Jumat dalam pandangan Islam menjadi hari paling mulia di antara hari-hari lainnya. Bahkan dalam sebuah hadis yang diriwayatkan oleh Imam Ahmad menyebutkan bahwa “rajanya hari di sisi Allah adalah hari Jumat. Ia lebih agung dari pada hari raya kurban (Idul Adha) dan Idul Fitri”. Kemuliaan hari Jumat sangatlah istimewa apalagi hari Jumat yang bertepatan dengan bulan suci Ramadan sudah pasti keberlimpahan rahmat dan keberkahan khusus diturunkan khusus hari itu sebagai bukti kasih sayang Allah kepada kita semua. Justru di saat momen Ramadan ini berlangsung, pemandangan jamaah masjid-masjid dipenuhi jamaah salat Jumat.
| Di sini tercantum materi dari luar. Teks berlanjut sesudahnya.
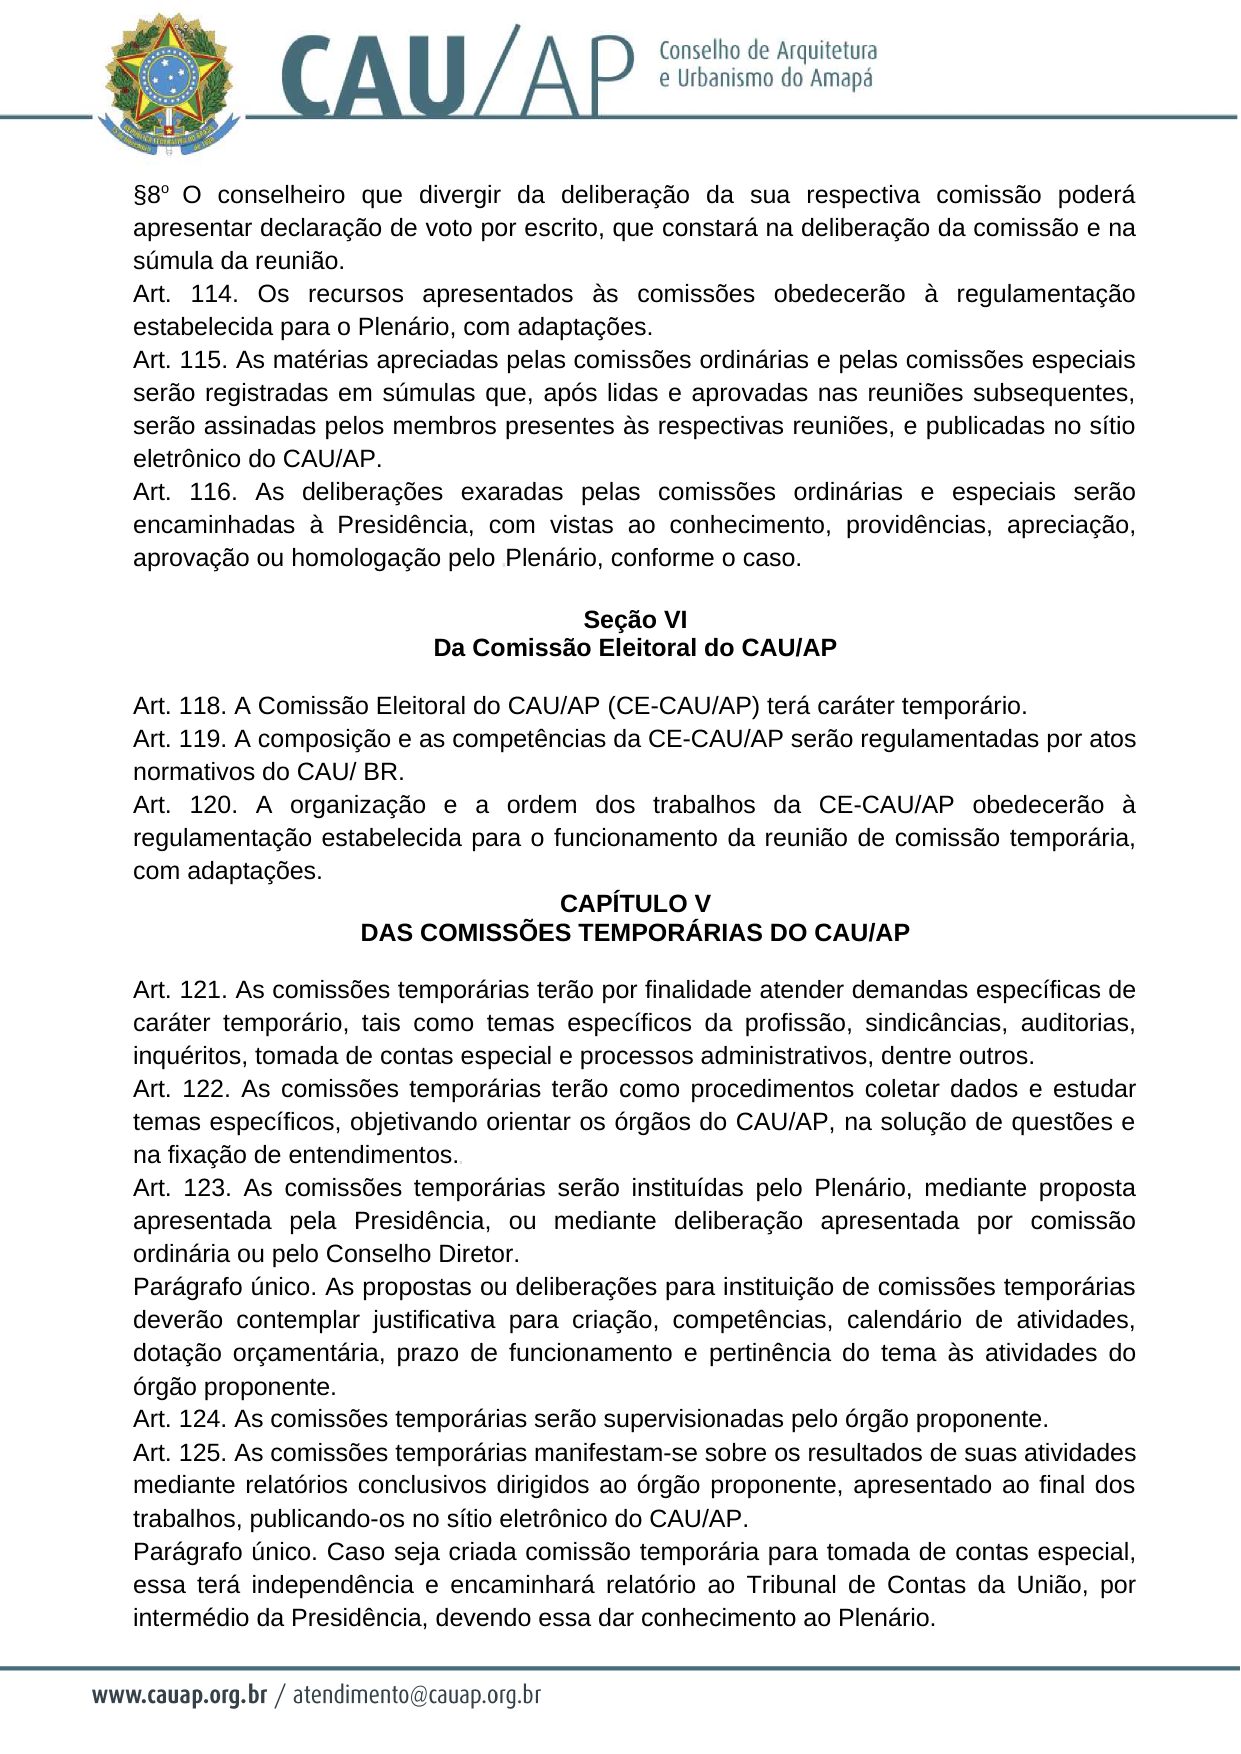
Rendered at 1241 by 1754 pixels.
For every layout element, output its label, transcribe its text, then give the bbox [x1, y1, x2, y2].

Mengubah kebiasaan dengan berangkat ke masjid lebih awal dari biasanya meski panas terik matahari meracuni pikiran dengan kesegaran takjil. Mengubah kebiasaan dengan memperbanyak tadarus dan bersedekah meski tidak lebih dari uang lembaran hijau tua, itu lebih dari cukup. Kuncinya ada pada konsisten dan istiqomah saja.
Bukan hanya ibadah saja yang perlu diistiqomahkan, sikap toleransi juga perlu. Alasan utamanya di bulan April ini, hari Jumat terasa lebih berbeda dari hari lainnya. Hari Jumat yang saya maksud jatuh pada tanggal 15 April 2022. Hari itu menjadi peringatan besar atas wafatnya Isa Al-Masih dalam keyakinan agama Kristen. Layaknya dua tanaman dalam satu pot, antara kaum Muslim dengan pemeluk Kristiani menjalankan amalan masing-masing di hari yang sama tanpa harus dibatasi oleh perselisihan hanya karena perbedaan agama.
Dulu sewaktu saya bersekolah SMA, di perpustakaan sekolah kami memfasilitasi ruang perpustakaan untuk digunakan bagi mereka yang non-muslim agar tenang menjalankan ibadahnya. Bahkan, para pengunjung perpustakaan jumlahnya juga dibatasi dan tidak boleh menganggu mereka. Itu berlaku untuk hari-hari khusus antara Jumat sampai Sabtu.
Maka, di saat saya mulai merantau ke Solo. Saya tidak lagi kaget ketika memperhatikan gereja dan masjid terletak bersebrangan jalan sewaktu melintasi jalan di daerah Kartasura. Sebuah gedung gereja di utara jalan menghadap pertigaan jalan penghubung jalan masuk ke pondok pesantren di Kartasura. Setiap kali hari Jumat, saya melihat mereka beribadah berdendang liturgi.
Sewaktu Jumat bertepatan dengan peringatan wafat Isa Al-Masih, mereka melakukan ibadah lebih pagi dari biasanya. Disediakan pula fasilitas online bagi yang tidak bisa hadir. Ada pula sesi akhir ketika sehabis salat Jumat di masjid sebelahnya dilakukan. Hal ini mereka usahakan sebagai bentuk penghormatan terhadap bulan suci Ramadan yang tengah digunakan umat Islam memperbanyak amal ibadah. Bukan berarti mereka membatasi ibadah mereka sendiri, tetapi di sini mereka juga memperhitungkan tenggang rasa dan menjunjung toleransi beragama. Tak ingin menang dalam ego merasa paling benar dalam beragama.
Kesempatan beribadah bagi setiap pemeluk agama adalah hak dari masing-masing umat beragama. Toh negara Indonesia bukan negara agama tetapi beragama. Artinya tidak hanya mengakui agama tunggal terhitung sebagai mayoritas, negara kita juga memperhatikan minoritas agama lain. Kunci perdamaian antarumat adalah menjunjung toleransi. Toleransi berbasis nilai-nilai perdamaian dalam bingkai kebhinnekaan.